Which brings me to Alice and Steven. I figured they were Dawn Summers the moment it was revealed that they were Jack's biological family, because why give Jack a biological family except to manipulate Jack? In the midst of the giant fake-o ending, where Gwen is hugging a little girl and sighing happily that the world has been saved while the militia have dropped their guns, even though they haven't received any orders telling them that it's over and they can stop rounding up children, I couldn't feel anything for Steven. I probably would have been much more bothered if it had been some random child he'd befriended on the street in Cardiff than his grandson, but since they tossed a biological connection at us, giving him a cheap-and-easy family just so they could take it away, it really left me quite distant and cold.
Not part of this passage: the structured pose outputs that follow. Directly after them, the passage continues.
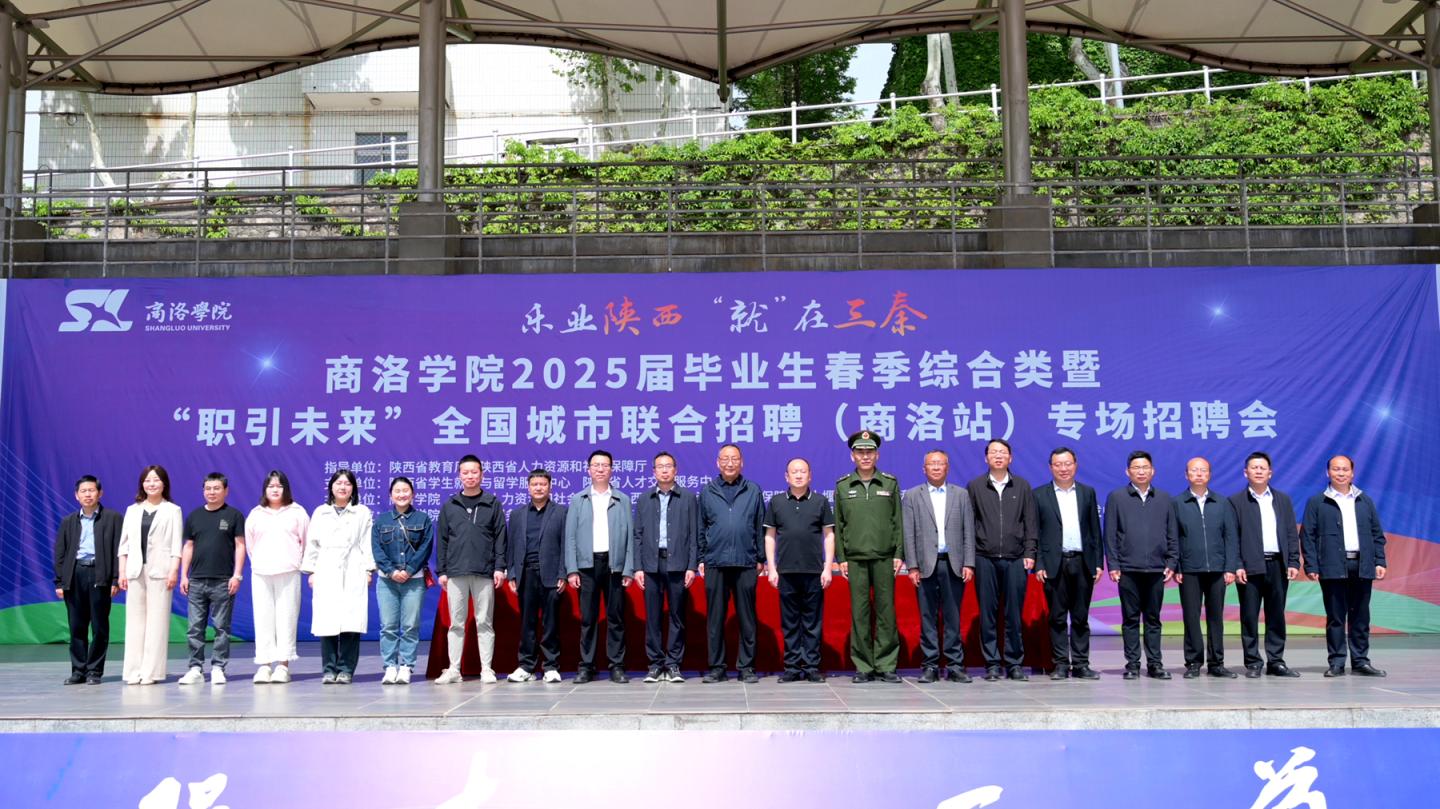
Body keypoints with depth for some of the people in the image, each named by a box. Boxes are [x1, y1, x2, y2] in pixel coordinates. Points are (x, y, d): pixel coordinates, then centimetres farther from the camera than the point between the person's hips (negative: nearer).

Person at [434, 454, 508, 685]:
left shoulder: (493, 504, 6)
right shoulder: (449, 506, 10)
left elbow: (500, 537, 3)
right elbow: (441, 540, 9)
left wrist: (500, 567, -4)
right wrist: (441, 571, 4)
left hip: (484, 573, -1)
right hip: (456, 573, 1)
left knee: (484, 622, 2)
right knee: (456, 623, 4)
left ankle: (487, 669, 6)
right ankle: (453, 670, 8)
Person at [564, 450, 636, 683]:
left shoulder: (622, 501, 9)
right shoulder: (578, 501, 10)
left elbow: (629, 536, 5)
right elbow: (570, 537, 6)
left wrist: (628, 569, -3)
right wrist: (572, 569, -3)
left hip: (614, 564, 0)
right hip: (587, 564, 0)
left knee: (615, 617, 2)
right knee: (587, 618, 2)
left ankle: (617, 666, 7)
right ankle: (586, 666, 8)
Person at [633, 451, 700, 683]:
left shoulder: (689, 498, 7)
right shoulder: (644, 500, 12)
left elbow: (694, 535, 3)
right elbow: (638, 536, 9)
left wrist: (692, 566, -5)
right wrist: (638, 567, 1)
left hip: (677, 564, -1)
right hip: (651, 564, 2)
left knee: (677, 616, 1)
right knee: (653, 617, 2)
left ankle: (673, 665, 6)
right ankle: (655, 664, 8)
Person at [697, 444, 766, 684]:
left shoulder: (753, 491, 9)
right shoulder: (707, 491, 9)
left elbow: (760, 527, 9)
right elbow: (701, 528, 10)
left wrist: (761, 559, 6)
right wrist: (700, 559, 5)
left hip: (746, 563, 0)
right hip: (715, 563, 0)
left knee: (746, 616, 2)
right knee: (715, 617, 3)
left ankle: (746, 666, 10)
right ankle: (716, 666, 11)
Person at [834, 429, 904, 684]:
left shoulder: (890, 484, 7)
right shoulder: (843, 487, 7)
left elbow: (898, 521, 7)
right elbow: (838, 524, 8)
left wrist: (899, 554, 0)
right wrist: (841, 558, 2)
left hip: (884, 558, 0)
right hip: (855, 558, 0)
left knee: (886, 611, 0)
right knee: (860, 613, 1)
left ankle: (886, 665, 7)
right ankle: (863, 666, 7)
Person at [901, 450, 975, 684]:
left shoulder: (961, 495, 10)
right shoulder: (912, 496, 7)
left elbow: (968, 532, 7)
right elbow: (908, 534, 3)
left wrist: (968, 564, -1)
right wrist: (912, 566, -4)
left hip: (954, 564, 1)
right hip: (926, 565, -1)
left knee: (953, 618, 3)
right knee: (928, 618, 2)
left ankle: (955, 666, 8)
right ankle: (930, 666, 8)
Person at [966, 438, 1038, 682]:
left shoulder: (1022, 486, 10)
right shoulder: (975, 486, 7)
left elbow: (1030, 523, 9)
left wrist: (1029, 554, 0)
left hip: (1015, 560, 1)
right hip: (985, 559, 0)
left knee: (1014, 614, 2)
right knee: (987, 613, 1)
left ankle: (1014, 663, 10)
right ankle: (992, 664, 8)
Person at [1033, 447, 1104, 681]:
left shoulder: (1087, 493, 11)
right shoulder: (1039, 495, 4)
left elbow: (1095, 530, 10)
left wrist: (1098, 563, 3)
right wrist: (1038, 564, -7)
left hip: (1082, 563, 2)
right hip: (1054, 565, -2)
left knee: (1081, 617, 6)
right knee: (1057, 617, 2)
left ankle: (1081, 664, 12)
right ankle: (1060, 665, 8)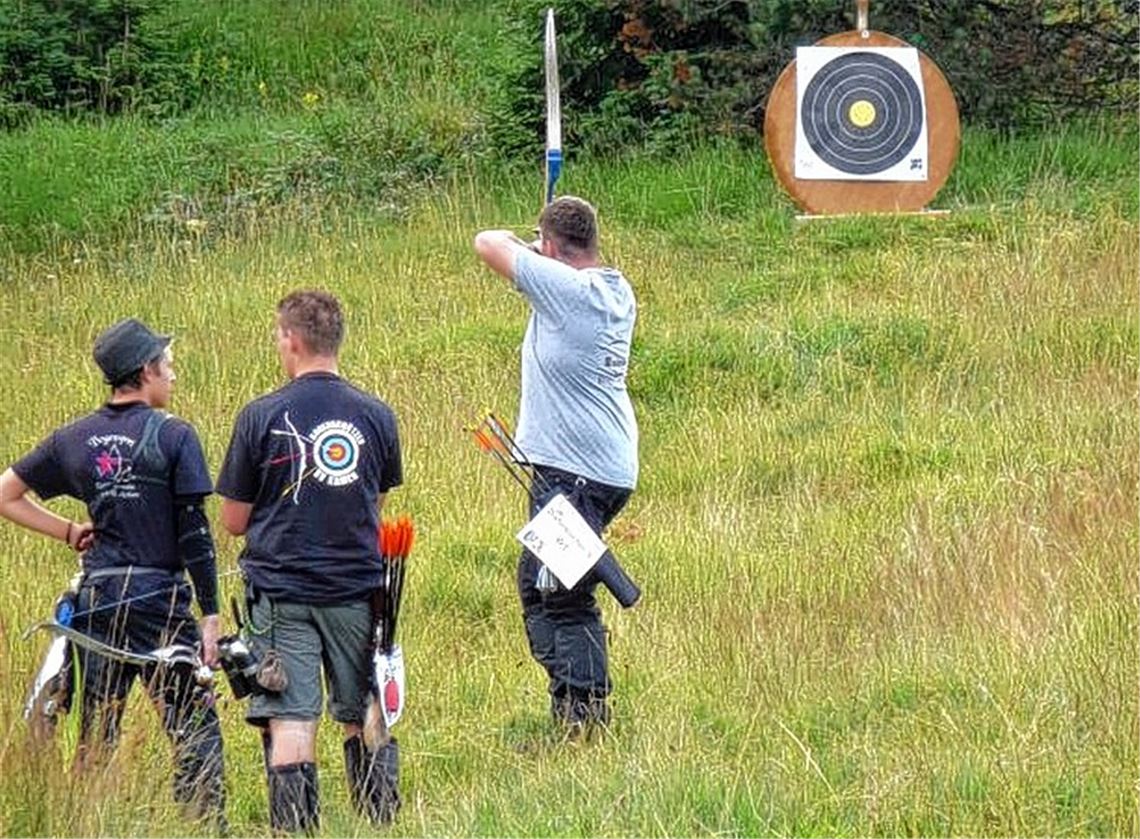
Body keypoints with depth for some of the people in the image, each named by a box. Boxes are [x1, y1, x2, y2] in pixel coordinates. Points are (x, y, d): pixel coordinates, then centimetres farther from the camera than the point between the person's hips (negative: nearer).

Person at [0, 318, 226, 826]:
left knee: (97, 729, 9)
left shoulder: (74, 440, 8)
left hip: (96, 598, 5)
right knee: (194, 727, -2)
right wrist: (210, 613, -5)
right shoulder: (172, 436, -6)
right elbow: (194, 533, -8)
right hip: (159, 595, -5)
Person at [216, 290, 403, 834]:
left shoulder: (261, 417, -7)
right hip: (356, 586, 3)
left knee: (290, 723, -4)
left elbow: (233, 521, 0)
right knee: (365, 719, 13)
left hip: (281, 591, -3)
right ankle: (382, 825, 15)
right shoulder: (376, 416, 2)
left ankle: (295, 828, -9)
In summary, I understand all the complaining people have done about things they didn't like in the miniseries, but for the most part, those aren't the things that really irked me about Children of Earth. I don't like lazy writing and attempts at emotional shortcuts. It was a disappointment to me from an intellectual rather than an I'm-so-sad sense -- I feel like they just had no clue how to wrap things up, so they hoped the actors could make the over-the-top dialogue and scenarios work. And, good as the actors are, they really couldn't.